Content starts
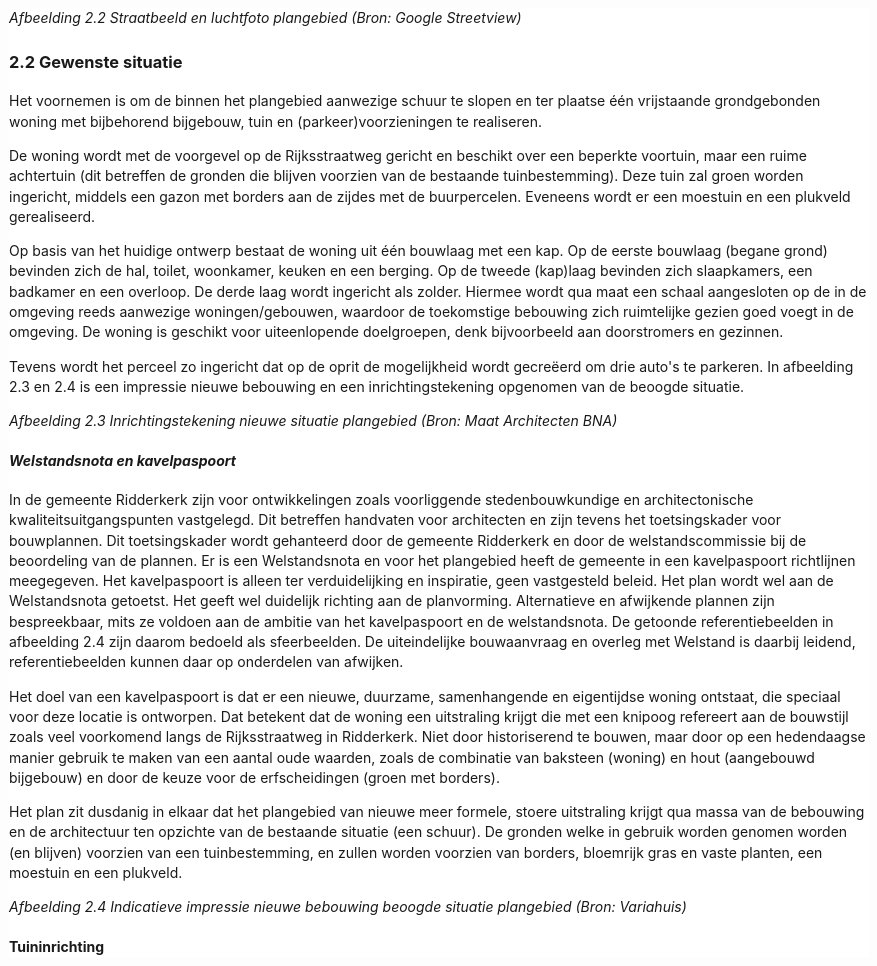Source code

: *Afbeelding 2.2 Straatbeeld en luchtfoto plangebied (Bron: Google Streetview)*

### <span id="page-10-0"></span>**2.2 Gewenste situatie**

Het voornemen is om de binnen het plangebied aanwezige schuur te slopen en ter plaatse één vrijstaande grondgebonden woning met bijbehorend bijgebouw, tuin en (parkeer)voorzieningen te realiseren.

De woning wordt met de voorgevel op de Rijksstraatweg gericht en beschikt over een beperkte voortuin, maar een ruime achtertuin (dit betreffen de gronden die blijven voorzien van de bestaande tuinbestemming). Deze tuin zal groen worden ingericht, middels een gazon met borders aan de zijdes met de buurpercelen. Eveneens wordt er een moestuin en een plukveld gerealiseerd.

Op basis van het huidige ontwerp bestaat de woning uit één bouwlaag met een kap. Op de eerste bouwlaag (begane grond) bevinden zich de hal, toilet, woonkamer, keuken en een berging. Op de tweede (kap)laag bevinden zich slaapkamers, een badkamer en een overloop. De derde laag wordt ingericht als zolder. Hiermee wordt qua maat een schaal aangesloten op de in de omgeving reeds aanwezige woningen/gebouwen, waardoor de toekomstige bebouwing zich ruimtelijke gezien goed voegt in de omgeving. De woning is geschikt voor uiteenlopende doelgroepen, denk bijvoorbeeld aan doorstromers en gezinnen.

Tevens wordt het perceel zo ingericht dat op de oprit de mogelijkheid wordt gecreëerd om drie auto's te parkeren. In afbeelding 2.3 en 2.4 is een impressie nieuwe bebouwing en een inrichtingstekening opgenomen van de beoogde situatie.

*Afbeelding 2.3 Inrichtingstekening nieuwe situatie plangebied (Bron: Maat Architecten BNA)*

#### *Welstandsnota en kavelpaspoort*

In de gemeente Ridderkerk zijn voor ontwikkelingen zoals voorliggende stedenbouwkundige en architectonische kwaliteitsuitgangspunten vastgelegd. Dit betreffen handvaten voor architecten en zijn tevens het toetsingskader voor bouwplannen. Dit toetsingskader wordt gehanteerd door de gemeente Ridderkerk en door de welstandscommissie bij de beoordeling van de plannen. Er is een Welstandsnota en voor het plangebied heeft de gemeente in een kavelpaspoort richtlijnen meegegeven. Het kavelpaspoort is alleen ter verduidelijking en inspiratie, geen vastgesteld beleid. Het plan wordt wel aan de Welstandsnota getoetst. Het geeft wel duidelijk richting aan de planvorming. Alternatieve en afwijkende plannen zijn bespreekbaar, mits ze voldoen aan de ambitie van het kavelpaspoort en de welstandsnota. De getoonde referentiebeelden in afbeelding 2.4 zijn daarom bedoeld als sfeerbeelden. De uiteindelijke bouwaanvraag en overleg met Welstand is daarbij leidend, referentiebeelden kunnen daar op onderdelen van afwijken.

Het doel van een kavelpaspoort is dat er een nieuwe, duurzame, samenhangende en eigentijdse woning ontstaat, die speciaal voor deze locatie is ontworpen. Dat betekent dat de woning een uitstraling krijgt die met een knipoog refereert aan de bouwstijl zoals veel voorkomend langs de Rijksstraatweg in Ridderkerk. Niet door historiserend te bouwen, maar door op een hedendaagse manier gebruik te maken van een aantal oude waarden, zoals de combinatie van baksteen (woning) en hout (aangebouwd bijgebouw) en door de keuze voor de erfscheidingen (groen met borders).

Het plan zit dusdanig in elkaar dat het plangebied van nieuwe meer formele, stoere uitstraling krijgt qua massa van de bebouwing en de architectuur ten opzichte van de bestaande situatie (een schuur). De gronden welke in gebruik worden genomen worden (en blijven) voorzien van een tuinbestemming, en zullen worden voorzien van borders, bloemrijk gras en vaste planten, een moestuin en een plukveld.

*Afbeelding 2.4 Indicatieve impressie nieuwe bebouwing beoogde situatie plangebied (Bron: Variahuis)*

#### Tuininrichting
Content ends
_Exercise objective_:
What lines in the data above contain the word "beoogde"? Copy them all.

_Completed exercise_:
Tevens wordt het perceel zo ingericht dat op de oprit de mogelijkheid wordt gecreëerd om drie auto's te parkeren. In afbeelding 2.3 en 2.4 is een impressie nieuwe bebouwing en een inrichtingstekening opgenomen van de beoogde situatie.
*Afbeelding 2.4 Indicatieve impressie nieuwe bebouwing beoogde situatie plangebied (Bron: Variahuis)*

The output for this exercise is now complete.